- **Exercise directions**: Find the line with "left elbow: (399, 107)" and the line with "left knee: (318, 189)" in the entries below; output exactly those two lines, every line between them, and no others.

- **Information provided**:
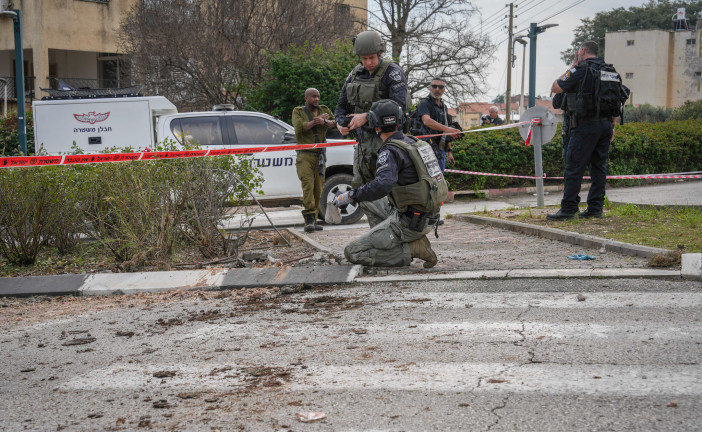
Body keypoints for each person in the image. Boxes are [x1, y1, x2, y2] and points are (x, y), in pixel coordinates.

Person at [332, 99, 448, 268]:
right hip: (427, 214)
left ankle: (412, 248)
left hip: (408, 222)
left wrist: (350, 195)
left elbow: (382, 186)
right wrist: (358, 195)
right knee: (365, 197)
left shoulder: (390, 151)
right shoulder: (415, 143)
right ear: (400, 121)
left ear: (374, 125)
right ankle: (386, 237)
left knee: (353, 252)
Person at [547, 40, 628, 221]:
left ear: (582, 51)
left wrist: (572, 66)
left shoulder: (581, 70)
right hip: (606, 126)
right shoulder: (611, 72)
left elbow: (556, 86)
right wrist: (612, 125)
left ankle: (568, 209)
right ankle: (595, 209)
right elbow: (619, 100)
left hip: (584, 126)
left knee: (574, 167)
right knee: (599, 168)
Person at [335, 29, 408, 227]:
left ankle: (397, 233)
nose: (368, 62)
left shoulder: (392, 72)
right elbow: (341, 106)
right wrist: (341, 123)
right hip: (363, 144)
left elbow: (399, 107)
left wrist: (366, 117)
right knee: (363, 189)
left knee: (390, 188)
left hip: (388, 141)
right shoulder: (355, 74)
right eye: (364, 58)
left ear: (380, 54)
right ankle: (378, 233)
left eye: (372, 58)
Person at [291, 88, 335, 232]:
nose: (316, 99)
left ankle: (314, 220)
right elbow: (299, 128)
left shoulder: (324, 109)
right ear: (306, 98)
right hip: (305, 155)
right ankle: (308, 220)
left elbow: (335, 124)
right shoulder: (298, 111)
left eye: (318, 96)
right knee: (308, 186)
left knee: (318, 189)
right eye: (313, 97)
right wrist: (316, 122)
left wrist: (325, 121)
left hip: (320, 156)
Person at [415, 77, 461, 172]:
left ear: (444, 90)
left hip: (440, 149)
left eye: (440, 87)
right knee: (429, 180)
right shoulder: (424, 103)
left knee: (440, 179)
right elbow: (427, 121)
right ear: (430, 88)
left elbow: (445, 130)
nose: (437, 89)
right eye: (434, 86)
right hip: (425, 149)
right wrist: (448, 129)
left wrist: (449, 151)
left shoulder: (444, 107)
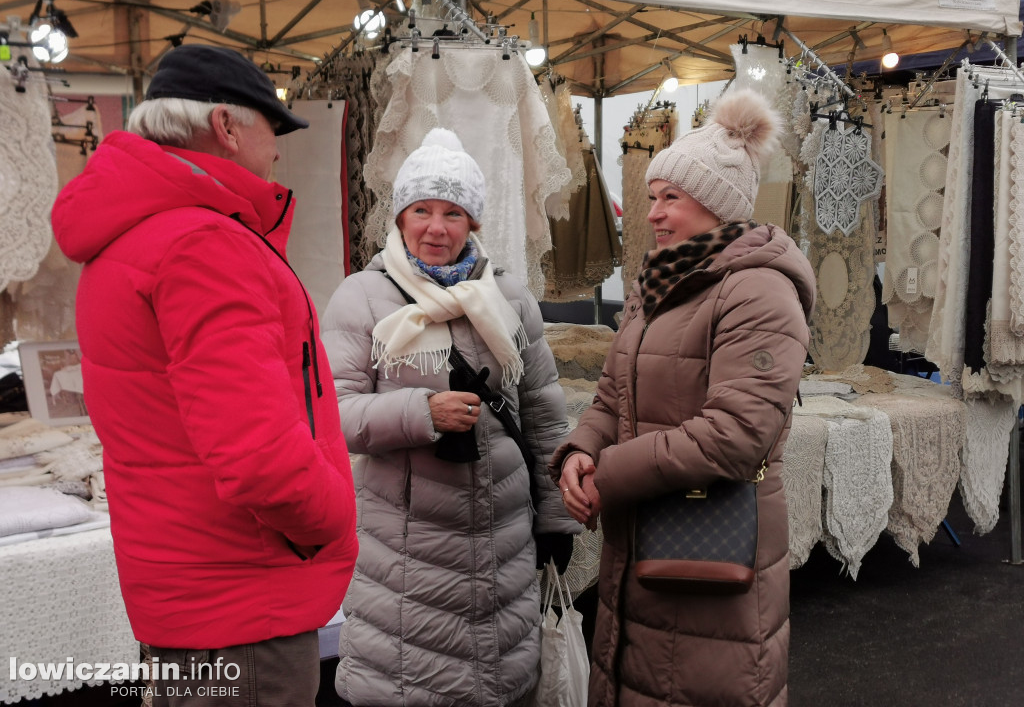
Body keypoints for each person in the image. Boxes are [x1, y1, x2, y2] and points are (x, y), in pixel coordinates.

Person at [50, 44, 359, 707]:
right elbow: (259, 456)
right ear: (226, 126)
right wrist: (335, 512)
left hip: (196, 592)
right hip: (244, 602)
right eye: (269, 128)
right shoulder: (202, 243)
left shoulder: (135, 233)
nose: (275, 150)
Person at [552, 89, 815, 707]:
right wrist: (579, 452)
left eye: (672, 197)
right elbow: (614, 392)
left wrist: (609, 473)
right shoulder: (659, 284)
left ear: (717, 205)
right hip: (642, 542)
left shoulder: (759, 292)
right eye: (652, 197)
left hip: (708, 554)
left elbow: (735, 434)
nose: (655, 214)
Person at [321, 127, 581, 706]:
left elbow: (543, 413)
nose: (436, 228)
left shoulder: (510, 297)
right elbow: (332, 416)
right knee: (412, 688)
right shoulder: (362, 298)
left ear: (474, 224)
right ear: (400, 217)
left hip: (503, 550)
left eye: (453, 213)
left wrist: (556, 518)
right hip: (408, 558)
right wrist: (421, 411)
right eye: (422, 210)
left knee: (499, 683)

- **Solution to the exercise**:
left elbow: (399, 107)
left wrist: (366, 117)
right knee: (363, 189)
left knee: (390, 188)
left hip: (388, 141)
right shoulder: (355, 74)
right eye: (364, 58)
left ear: (380, 54)
right ankle: (378, 233)
left eye: (372, 58)
Person at [291, 88, 335, 232]:
nose: (316, 99)
left ankle: (314, 220)
right elbow: (299, 128)
left shoulder: (324, 109)
right ear: (306, 98)
right hip: (305, 155)
right ankle: (308, 220)
left elbow: (335, 124)
right shoulder: (298, 111)
left eye: (318, 96)
right knee: (308, 186)
left knee: (318, 189)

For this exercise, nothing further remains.